**ABOUT THIS TASK:** Print the lines of the data, starting with the first, up to and including the line where "荷兰快讯 2174阅读" appears.

-------- INPUT MATERIAL --------

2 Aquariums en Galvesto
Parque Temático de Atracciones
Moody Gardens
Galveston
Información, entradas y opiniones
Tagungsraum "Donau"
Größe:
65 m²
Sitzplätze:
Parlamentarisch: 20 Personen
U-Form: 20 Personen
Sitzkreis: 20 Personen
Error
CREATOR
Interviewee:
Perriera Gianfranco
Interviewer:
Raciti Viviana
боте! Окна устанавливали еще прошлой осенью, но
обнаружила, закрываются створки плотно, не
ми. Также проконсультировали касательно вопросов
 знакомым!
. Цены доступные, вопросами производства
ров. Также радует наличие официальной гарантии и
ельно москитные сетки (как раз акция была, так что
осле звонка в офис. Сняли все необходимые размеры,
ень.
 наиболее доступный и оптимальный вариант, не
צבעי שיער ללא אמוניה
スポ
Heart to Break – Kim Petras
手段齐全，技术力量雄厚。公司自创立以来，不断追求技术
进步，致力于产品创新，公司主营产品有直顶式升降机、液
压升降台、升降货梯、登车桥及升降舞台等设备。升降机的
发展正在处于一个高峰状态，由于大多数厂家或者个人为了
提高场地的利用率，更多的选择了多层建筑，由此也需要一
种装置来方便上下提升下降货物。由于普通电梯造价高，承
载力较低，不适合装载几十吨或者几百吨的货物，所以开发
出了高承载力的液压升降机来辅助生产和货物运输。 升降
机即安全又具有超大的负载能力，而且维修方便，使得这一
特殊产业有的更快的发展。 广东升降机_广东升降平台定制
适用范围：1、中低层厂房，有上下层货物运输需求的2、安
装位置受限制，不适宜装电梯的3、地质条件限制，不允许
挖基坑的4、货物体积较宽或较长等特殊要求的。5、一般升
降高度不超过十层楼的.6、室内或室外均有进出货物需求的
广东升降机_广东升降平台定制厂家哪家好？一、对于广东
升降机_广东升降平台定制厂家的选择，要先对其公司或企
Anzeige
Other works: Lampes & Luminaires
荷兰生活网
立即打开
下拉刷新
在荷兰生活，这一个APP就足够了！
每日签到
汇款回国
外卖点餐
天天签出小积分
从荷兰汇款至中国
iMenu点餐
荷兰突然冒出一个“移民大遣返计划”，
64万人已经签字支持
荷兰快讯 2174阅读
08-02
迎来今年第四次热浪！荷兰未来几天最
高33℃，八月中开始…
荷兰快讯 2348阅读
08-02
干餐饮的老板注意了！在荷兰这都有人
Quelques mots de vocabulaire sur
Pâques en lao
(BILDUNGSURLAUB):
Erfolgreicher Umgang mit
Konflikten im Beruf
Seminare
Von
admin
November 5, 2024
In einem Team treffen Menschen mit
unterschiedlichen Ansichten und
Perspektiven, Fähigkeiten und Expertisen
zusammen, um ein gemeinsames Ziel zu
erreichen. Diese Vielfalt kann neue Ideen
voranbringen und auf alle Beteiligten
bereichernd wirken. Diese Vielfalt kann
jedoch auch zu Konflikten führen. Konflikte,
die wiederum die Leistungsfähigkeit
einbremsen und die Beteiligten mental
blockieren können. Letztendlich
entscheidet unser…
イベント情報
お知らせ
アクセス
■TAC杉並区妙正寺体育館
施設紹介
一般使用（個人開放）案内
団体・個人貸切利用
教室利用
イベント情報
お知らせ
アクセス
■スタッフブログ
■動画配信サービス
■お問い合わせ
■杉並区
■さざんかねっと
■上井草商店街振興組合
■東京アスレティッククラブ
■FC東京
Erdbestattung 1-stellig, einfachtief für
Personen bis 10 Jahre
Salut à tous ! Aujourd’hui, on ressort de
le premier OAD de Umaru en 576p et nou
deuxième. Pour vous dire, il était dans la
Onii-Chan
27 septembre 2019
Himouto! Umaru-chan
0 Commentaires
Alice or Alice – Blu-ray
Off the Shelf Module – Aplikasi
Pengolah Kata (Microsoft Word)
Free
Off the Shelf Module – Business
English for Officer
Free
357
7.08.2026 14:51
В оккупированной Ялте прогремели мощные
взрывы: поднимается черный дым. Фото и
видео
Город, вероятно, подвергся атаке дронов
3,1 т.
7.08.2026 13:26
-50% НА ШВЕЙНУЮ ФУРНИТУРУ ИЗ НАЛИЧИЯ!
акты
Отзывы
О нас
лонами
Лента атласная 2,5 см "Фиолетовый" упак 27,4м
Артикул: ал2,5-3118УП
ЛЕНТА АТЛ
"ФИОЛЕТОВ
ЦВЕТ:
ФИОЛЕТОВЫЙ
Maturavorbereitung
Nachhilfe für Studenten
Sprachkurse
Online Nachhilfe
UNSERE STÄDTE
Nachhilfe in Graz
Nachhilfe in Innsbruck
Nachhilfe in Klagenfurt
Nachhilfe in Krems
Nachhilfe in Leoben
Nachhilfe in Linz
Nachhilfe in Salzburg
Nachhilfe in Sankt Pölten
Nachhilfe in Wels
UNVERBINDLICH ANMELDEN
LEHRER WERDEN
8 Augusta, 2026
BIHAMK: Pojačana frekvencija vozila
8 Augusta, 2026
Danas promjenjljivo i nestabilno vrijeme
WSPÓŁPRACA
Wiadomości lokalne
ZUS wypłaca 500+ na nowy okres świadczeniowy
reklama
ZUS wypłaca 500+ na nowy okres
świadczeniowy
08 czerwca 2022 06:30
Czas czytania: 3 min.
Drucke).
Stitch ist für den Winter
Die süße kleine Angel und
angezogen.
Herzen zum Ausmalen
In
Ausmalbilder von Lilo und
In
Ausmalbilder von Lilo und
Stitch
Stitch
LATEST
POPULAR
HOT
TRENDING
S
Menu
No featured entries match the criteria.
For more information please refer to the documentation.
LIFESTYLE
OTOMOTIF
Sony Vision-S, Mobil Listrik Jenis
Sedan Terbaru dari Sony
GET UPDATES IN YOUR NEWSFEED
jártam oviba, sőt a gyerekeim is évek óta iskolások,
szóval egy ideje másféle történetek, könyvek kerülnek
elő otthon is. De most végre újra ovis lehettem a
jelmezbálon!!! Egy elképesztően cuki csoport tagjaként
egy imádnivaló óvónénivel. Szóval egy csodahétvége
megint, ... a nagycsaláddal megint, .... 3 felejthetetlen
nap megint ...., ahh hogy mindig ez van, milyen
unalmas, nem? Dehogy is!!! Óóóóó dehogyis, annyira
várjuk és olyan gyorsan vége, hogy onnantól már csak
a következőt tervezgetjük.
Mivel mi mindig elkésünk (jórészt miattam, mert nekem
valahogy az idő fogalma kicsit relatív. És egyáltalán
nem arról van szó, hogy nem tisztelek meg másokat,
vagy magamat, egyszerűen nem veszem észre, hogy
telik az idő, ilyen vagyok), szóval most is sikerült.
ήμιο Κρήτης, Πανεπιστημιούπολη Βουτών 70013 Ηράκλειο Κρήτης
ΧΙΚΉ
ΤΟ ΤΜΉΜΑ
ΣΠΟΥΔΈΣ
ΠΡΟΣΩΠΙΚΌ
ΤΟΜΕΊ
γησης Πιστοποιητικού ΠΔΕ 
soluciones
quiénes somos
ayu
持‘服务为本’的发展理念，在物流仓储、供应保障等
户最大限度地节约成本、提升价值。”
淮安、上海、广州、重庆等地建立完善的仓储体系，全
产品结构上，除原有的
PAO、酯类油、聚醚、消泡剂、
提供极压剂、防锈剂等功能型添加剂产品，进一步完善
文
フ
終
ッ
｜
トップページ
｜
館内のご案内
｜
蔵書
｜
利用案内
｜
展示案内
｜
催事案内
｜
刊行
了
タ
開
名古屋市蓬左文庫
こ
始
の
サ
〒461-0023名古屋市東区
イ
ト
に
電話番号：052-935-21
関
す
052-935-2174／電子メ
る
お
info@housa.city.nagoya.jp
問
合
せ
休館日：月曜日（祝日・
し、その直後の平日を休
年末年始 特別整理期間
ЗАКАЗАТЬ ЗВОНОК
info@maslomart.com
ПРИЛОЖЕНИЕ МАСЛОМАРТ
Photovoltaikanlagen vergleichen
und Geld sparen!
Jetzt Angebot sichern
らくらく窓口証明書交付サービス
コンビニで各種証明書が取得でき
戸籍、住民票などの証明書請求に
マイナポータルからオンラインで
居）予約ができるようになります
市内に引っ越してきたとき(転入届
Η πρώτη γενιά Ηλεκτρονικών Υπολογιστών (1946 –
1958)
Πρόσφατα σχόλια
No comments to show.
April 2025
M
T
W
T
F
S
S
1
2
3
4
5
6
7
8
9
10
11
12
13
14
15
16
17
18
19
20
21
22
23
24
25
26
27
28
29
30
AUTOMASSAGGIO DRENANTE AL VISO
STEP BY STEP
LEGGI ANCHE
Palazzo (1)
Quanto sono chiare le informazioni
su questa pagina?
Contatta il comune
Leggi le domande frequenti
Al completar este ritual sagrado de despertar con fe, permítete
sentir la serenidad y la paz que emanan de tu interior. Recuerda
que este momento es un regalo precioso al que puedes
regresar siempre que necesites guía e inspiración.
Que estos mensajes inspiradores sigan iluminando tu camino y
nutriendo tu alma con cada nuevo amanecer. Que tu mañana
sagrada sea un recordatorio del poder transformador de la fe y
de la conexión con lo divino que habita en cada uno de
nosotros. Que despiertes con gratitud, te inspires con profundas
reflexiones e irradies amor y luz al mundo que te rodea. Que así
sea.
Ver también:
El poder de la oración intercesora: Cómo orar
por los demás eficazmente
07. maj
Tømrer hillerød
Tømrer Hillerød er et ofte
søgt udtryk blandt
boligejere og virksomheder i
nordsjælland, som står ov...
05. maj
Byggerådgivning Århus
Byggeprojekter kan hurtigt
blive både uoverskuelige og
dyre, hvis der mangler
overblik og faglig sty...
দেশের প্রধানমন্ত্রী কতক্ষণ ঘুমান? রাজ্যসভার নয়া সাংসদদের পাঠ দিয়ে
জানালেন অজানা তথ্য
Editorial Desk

--------

**OUTPUT BELOW:**
2 Aquariums en Galvesto
Parque Temático de Atracciones
Moody Gardens
Galveston
Información, entradas y opiniones
Tagungsraum "Donau"
Größe:
65 m²
Sitzplätze:
Parlamentarisch: 20 Personen
U-Form: 20 Personen
Sitzkreis: 20 Personen
Error
CREATOR
Interviewee:
Perriera Gianfranco
Interviewer:
Raciti Viviana
боте! Окна устанавливали еще прошлой осенью, но
обнаружила, закрываются створки плотно, не
ми. Также проконсультировали касательно вопросов
 знакомым!
. Цены доступные, вопросами производства
ров. Также радует наличие официальной гарантии и
ельно москитные сетки (как раз акция была, так что
осле звонка в офис. Сняли все необходимые размеры,
ень.
 наиболее доступный и оптимальный вариант, не
צבעי שיער ללא אמוניה
スポ
Heart to Break – Kim Petras
手段齐全，技术力量雄厚。公司自创立以来，不断追求技术
进步，致力于产品创新，公司主营产品有直顶式升降机、液
压升降台、升降货梯、登车桥及升降舞台等设备。升降机的
发展正在处于一个高峰状态，由于大多数厂家或者个人为了
提高场地的利用率，更多的选择了多层建筑，由此也需要一
种装置来方便上下提升下降货物。由于普通电梯造价高，承
载力较低，不适合装载几十吨或者几百吨的货物，所以开发
出了高承载力的液压升降机来辅助生产和货物运输。 升降
机即安全又具有超大的负载能力，而且维修方便，使得这一
特殊产业有的更快的发展。 广东升降机_广东升降平台定制
适用范围：1、中低层厂房，有上下层货物运输需求的2、安
装位置受限制，不适宜装电梯的3、地质条件限制，不允许
挖基坑的4、货物体积较宽或较长等特殊要求的。5、一般升
降高度不超过十层楼的.6、室内或室外均有进出货物需求的
广东升降机_广东升降平台定制厂家哪家好？一、对于广东
升降机_广东升降平台定制厂家的选择，要先对其公司或企
Anzeige
Other works: Lampes & Luminaires
荷兰生活网
立即打开
下拉刷新
在荷兰生活，这一个APP就足够了！
每日签到
汇款回国
外卖点餐
天天签出小积分
从荷兰汇款至中国
iMenu点餐
荷兰突然冒出一个“移民大遣返计划”，
64万人已经签字支持
荷兰快讯 2174阅读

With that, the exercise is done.